Question

Solve `cos^4(a)-sin^2(a)=1` ?

Answer 1

`a = npi, n in ZZ`

Explanation:

Given: `cos^4(a)-sin^2(a)=1`

Substitute `sin^2(a) = 1-cos^2(a)`

`cos^4(a)-(1-cos^2(a))=1`

Rearrange into standard quadratic form:

`cos^4(a)+cos^2(a)-2=0`

Factor:

`(cos^2(a) -1)(cos^2(a)+2)=0`

There are two roots

`cos^2(a) =1` and `cos^2(a) = -2`

We must discard `cos^2(a) = -2`, because it implies imaginary values for the cosine function and imaginary values are not with the cosine functions range.

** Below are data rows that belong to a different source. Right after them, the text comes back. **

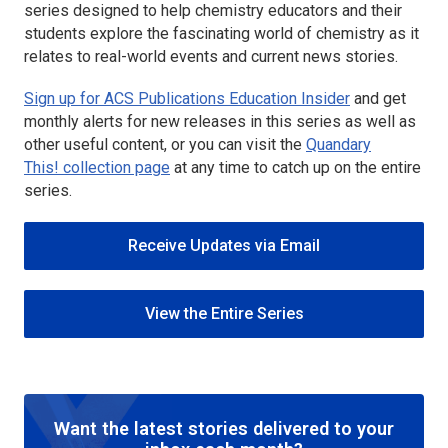
series designed to help chemistry educators and their
students explore the fascinating world of chemistry as it
relates to real-world events and current news stories.
Sign up for ACS Publications Education Insider
and get
monthly alerts for new releases in this series as well as
other useful content, or you can visit the
Quandary
This!
collection page
at any time to catch up on the entire
series.
Receive Updates via Email
View the Entire Series
Want the latest stories delivered to your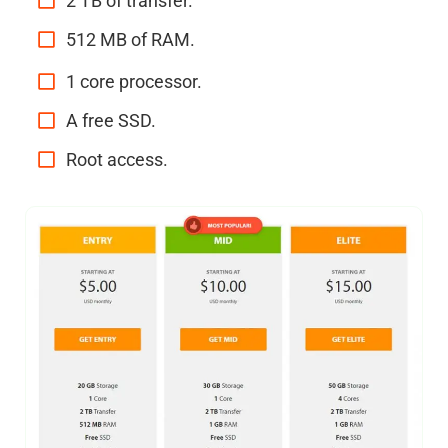
2 TB of transfer.
512 MB of RAM.
1 core processor.
A free SSD.
Root access.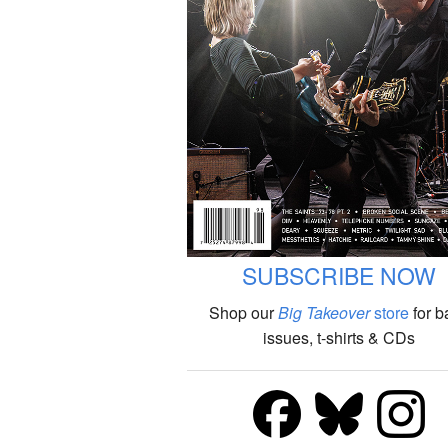
SUBSCRIBE NOW
Shop our
Big Takeover
store
for b
issues, t-shirts & CDs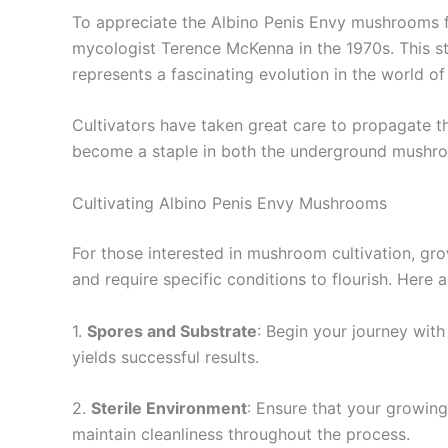
To appreciate the Albino Penis Envy mushrooms full
mycologist Terence McKenna in the 1970s. This str
represents a fascinating evolution in the world 
Cultivators have taken great care to propagate t
become a staple in both the underground mushro
Cultivating Albino Penis Envy Mushrooms
For those interested in mushroom cultivation, gro
and require specific conditions to flourish. Here a
1.
Spores and Substrate
: Begin your journey with
yields successful results.
2.
Sterile Environment
: Ensure that your growing
maintain cleanliness throughout the process.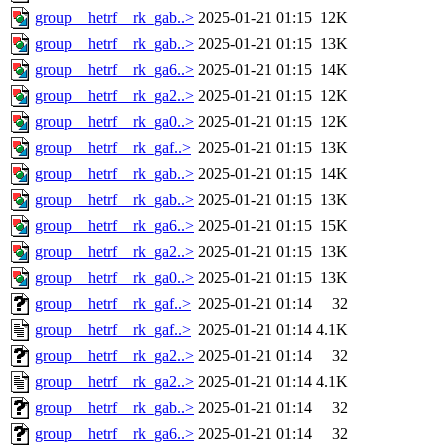
group__hetrf__rk_gab..>
2025-01-21 01:15
12K
group__hetrf__rk_gab..>
2025-01-21 01:15
13K
group__hetrf__rk_ga6..>
2025-01-21 01:15
14K
group__hetrf__rk_ga2..>
2025-01-21 01:15
12K
group__hetrf__rk_ga0..>
2025-01-21 01:15
12K
group__hetrf__rk_gaf..>
2025-01-21 01:15
13K
group__hetrf__rk_gab..>
2025-01-21 01:15
14K
group__hetrf__rk_gab..>
2025-01-21 01:15
13K
group__hetrf__rk_ga6..>
2025-01-21 01:15
15K
group__hetrf__rk_ga2..>
2025-01-21 01:15
13K
group__hetrf__rk_ga0..>
2025-01-21 01:15
13K
group__hetrf__rk_gaf..>
2025-01-21 01:14
32
group__hetrf__rk_gaf..>
2025-01-21 01:14
4.1K
group__hetrf__rk_ga2..>
2025-01-21 01:14
32
group__hetrf__rk_ga2..>
2025-01-21 01:14
4.1K
group__hetrf__rk_gab..>
2025-01-21 01:14
32
group__hetrf__rk_ga6..>
2025-01-21 01:14
32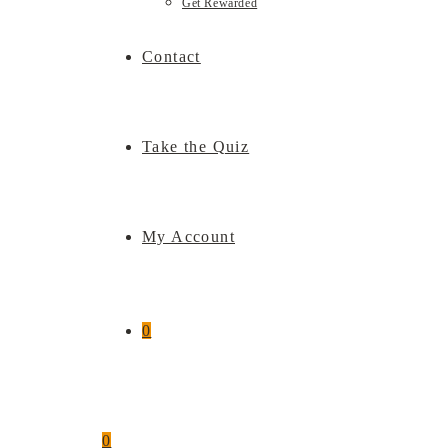
Get Rewarded
Contact
Take the Quiz
My Account
0
0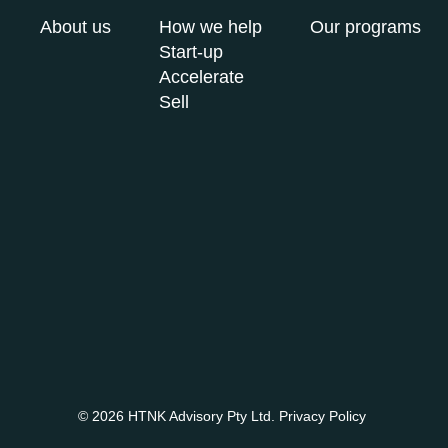
About us
How we help
Our programs
Start-up
Accelerate
Sell
© 2026 HTNK Advisory Pty Ltd.
Privacy Policy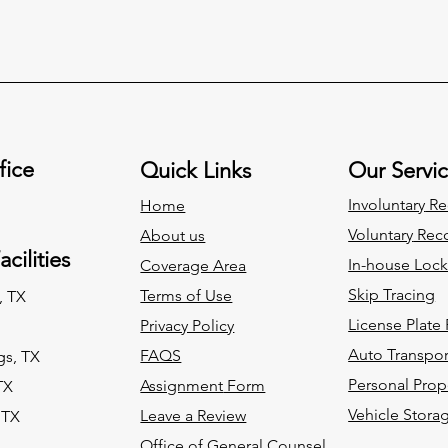
fice
Quick Links
Our Servi
Involuntary
Re
Home
Voluntary
Reco
About us
cilities
In-house Loc
Coverage Area
Skip Tracing
Terms of Use
, TX
License Plate
Privacy Policy
Auto Transpor
FAQS
gs, TX
Personal Prop
Assignment
Form
TX
Vehicle Stora
Leave a Review
 TX
Office of General Counsel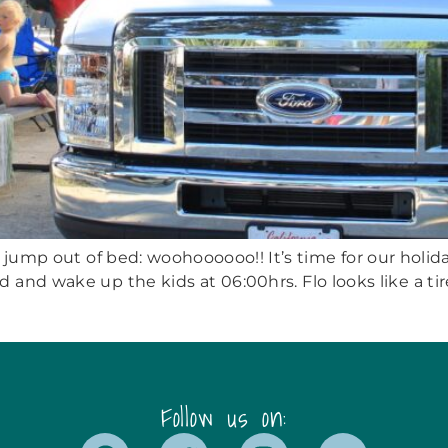
I jump out of bed: woohoooooo!! It’s time for our holiday
and wake up the kids at 06:00hrs. Flo looks like a tir
Follow us on: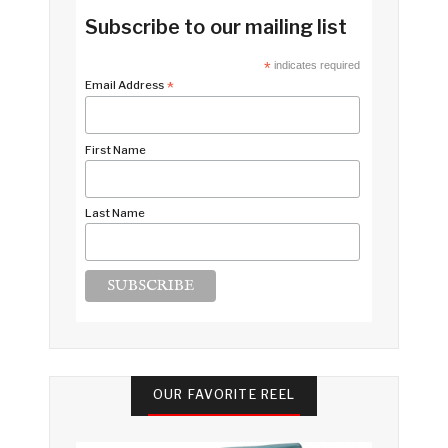
Subscribe to our mailing list
*
indicates required
Email Address
*
First Name
Last Name
OUR FAVORITE REEL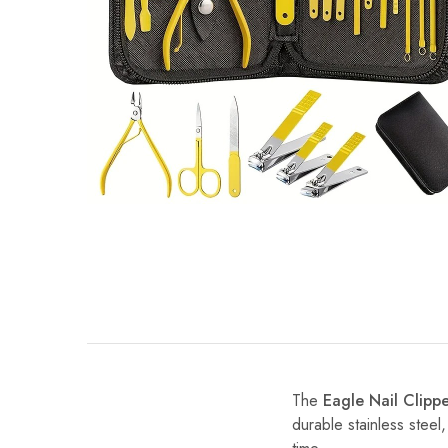
The
Eagle Nail Clipp
durable stainless steel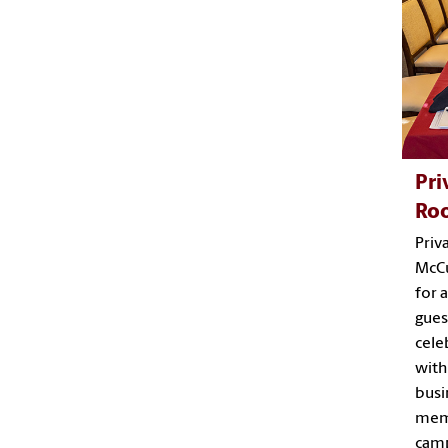
Pri
Ro
Priv
McCu
for 
gues
cele
with
busi
memo
camp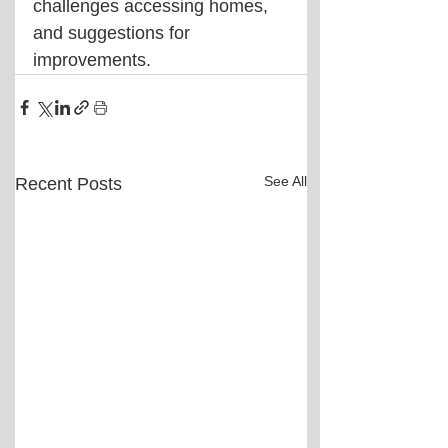
challenges accessing homes, 
and suggestions for 
improvements.
See All
Recent Posts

Use the square root on `cos^2(a) =1`

`cos(a) = +-1`

Separate into two roots:

`cos(a) = 1` and `cos(a)=-1`

Use the inverse cosine function on both sides:

`a = cos^-1(1)` and `a = cos^-1(-1)`

The above simplifies to integer multiples of `pi`:

`a = npi, n in ZZ`

Answer 2

See below.

Explanation:

`cos^2a = 1- sin^2 a` and

`(1-sin^2a)^2-sin^2a = 1-2sin^2a+sin^4a-sin^2a = 1` or

`sin^2a(sin^2a-3)=0`

Here `sin^2a -3 ne 0` hence

`sin^2a = 0 rArr a = {2k pi} uu {pi+2k pi}` for `k in ZZ`